[Dataset entries]

══════════════════════════════

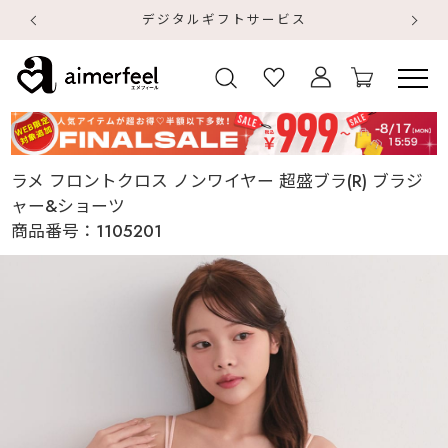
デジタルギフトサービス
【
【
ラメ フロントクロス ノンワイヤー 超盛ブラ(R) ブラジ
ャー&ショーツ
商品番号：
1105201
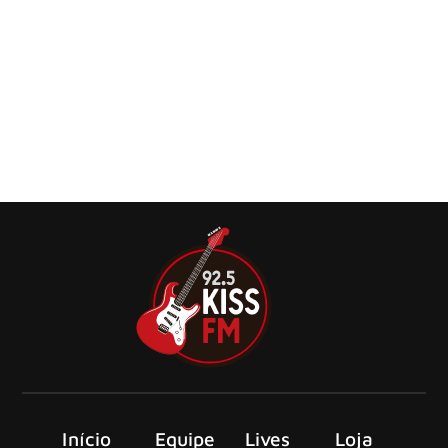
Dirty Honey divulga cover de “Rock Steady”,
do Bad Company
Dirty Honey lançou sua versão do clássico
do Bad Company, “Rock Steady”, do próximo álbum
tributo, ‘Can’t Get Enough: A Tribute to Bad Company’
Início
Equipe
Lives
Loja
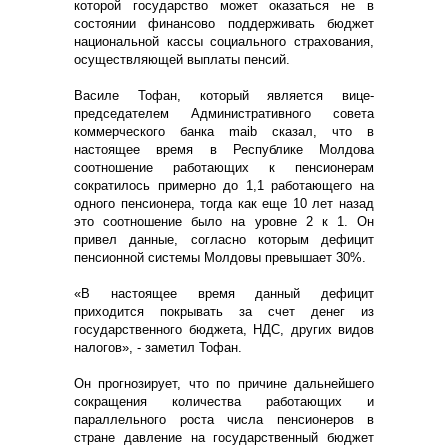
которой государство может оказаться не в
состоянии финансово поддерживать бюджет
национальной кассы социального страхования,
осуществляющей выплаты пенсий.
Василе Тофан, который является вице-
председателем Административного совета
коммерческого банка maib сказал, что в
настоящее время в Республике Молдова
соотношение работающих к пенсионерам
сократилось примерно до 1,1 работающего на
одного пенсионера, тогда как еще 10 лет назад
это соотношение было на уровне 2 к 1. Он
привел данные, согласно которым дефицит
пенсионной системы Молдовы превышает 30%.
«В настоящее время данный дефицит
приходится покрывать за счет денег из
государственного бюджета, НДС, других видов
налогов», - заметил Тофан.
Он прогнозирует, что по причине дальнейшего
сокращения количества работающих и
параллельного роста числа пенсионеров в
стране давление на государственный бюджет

══════════════════════════════

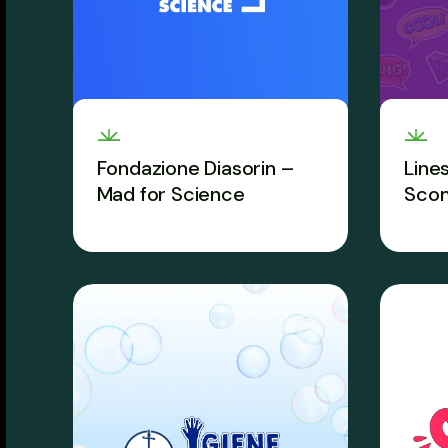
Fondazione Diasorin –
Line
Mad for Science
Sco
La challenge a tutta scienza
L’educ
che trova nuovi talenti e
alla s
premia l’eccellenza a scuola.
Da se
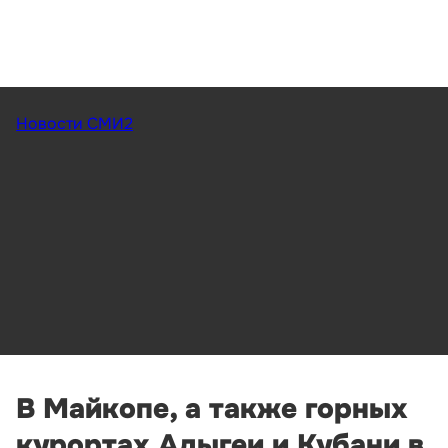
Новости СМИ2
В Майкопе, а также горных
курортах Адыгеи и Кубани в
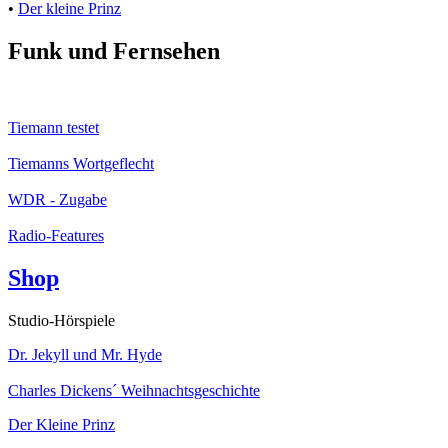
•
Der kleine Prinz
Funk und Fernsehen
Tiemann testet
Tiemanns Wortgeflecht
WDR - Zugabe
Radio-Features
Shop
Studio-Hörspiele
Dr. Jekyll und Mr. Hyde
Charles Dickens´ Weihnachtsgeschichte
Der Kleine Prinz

══════════════════════════════

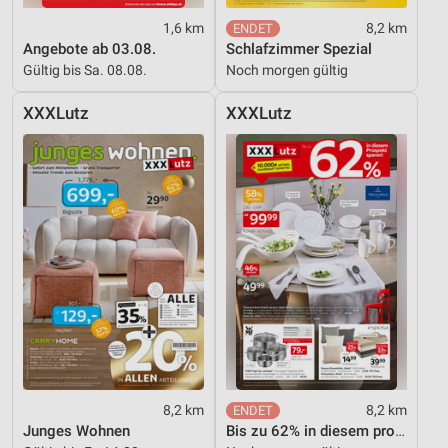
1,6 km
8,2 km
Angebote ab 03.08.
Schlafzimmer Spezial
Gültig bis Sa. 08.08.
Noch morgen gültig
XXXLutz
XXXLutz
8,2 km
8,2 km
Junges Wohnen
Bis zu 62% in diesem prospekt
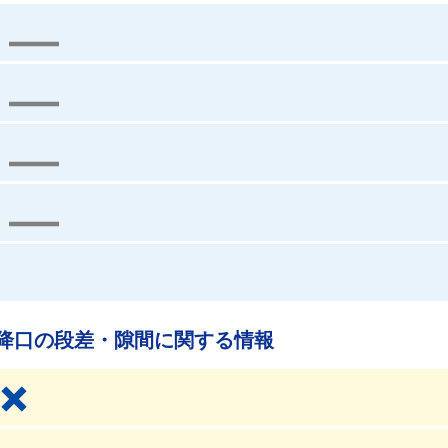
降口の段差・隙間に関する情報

══════════════════════════════

WHAT TO WORK ON
Look above for the line that contains "это соотношение было на уровне 2 к 1. Он". Starting there, transcribe every line exactly until you have copied the line that contains "стране давление на государственный бюджет".

ANSWER SECTION
это соотношение было на уровне 2 к 1. Он
привел данные, согласно которым дефицит
пенсионной системы Молдовы превышает 30%.
«В настоящее время данный дефицит
приходится покрывать за счет денег из
государственного бюджета, НДС, других видов
налогов», - заметил Тофан.
Он прогнозирует, что по причине дальнейшего
сокращения количества работающих и
параллельного роста числа пенсионеров в
стране давление на государственный бюджет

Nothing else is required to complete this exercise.